Later on in his book, Maeda touches on the aspect of “Trust” when it comes to simplicity in design. Invoking the fact that technology is making processes simpler by the day because we have put trust into our Gmail’s ability to suggest the correct additional contacts after we type in one name, or we put trust in our phone’s auto-correct system, because maybe our thumbs aren’t the most agile.
As I was puzzling this post out in my head, I told friends that I was about to compare higher ed to the amazing documentary, “Jiro Dreams of Sushi.” I’m getting to that.

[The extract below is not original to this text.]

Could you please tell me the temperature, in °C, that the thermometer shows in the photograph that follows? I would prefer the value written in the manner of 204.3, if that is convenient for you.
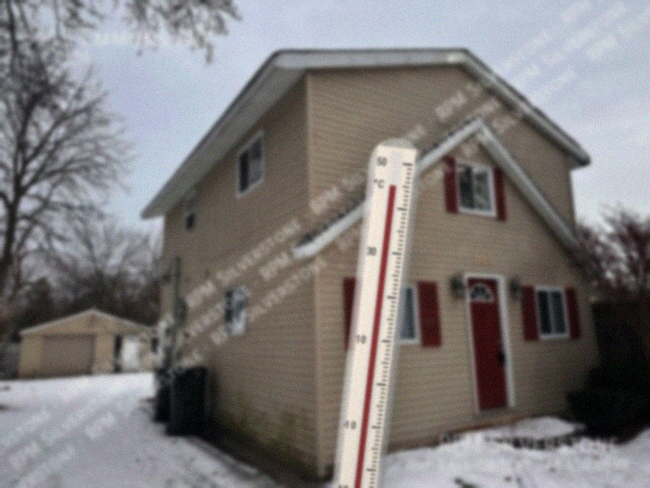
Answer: 45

On page 76, Maeda invokes, as part of his chapter on Trust, the concept of omakase, which can roughly translate to “I leave it up to you,” where you are leaving your meal up to the sushi chef, who is a master of their craft. They are able to read your disposition, gauge your reactions to a certain piece, and alter their menu to deliver the best possible series of sushi to you for your meal.
This part of the chapter, and thinking on the documentary on Jiro, got me thinking about what simplicity, and particularly trust can bring to higher education and student affairs. Are we trusted to be masters of a craft, or do students trust us to give them the best possible information at all times? Are we good enough that students and other folks around the university can say “I leave it up to you?” Is that what we should be striving for?
Is there something to this in how we advise/connect/collaborate? Obviously, there is no one-size fits all philosophy to communication with each student or staff or faculty, and what works with your student government president certainly won’t work the same with your programming board president. Additionally, in my working with graduate students when it comes to alcohol at their events, once I get to know them, our conversation shifts, and the alcohol approval process is simpler, because trust is formed. Processes are made simpler by trust. And our field relies so much on trust.
Getting back to our boy Jiro, just as he preps his fish for weeks, getting them to the right texture and flavor, I’m expected to be prepared for upcoming meetings, and there is weeks and months of preparation for a program, because the experience should be just as enjoyable for the audience. In my job, I serve as a consultant to over 460 organizations on event policy, regulations, and other processes. Just like he reads his customers, sees how they pick up their sushi, how long they chew, and then adjusts the experience to best suit the individual tastes of each, I hope that I can achieve that ability to effectively read and serve the students I work for and with. It’s a lofty and pie-in-the-sky goal, but I think it’s a good one. I think nothing but good experience for all involved can come from it.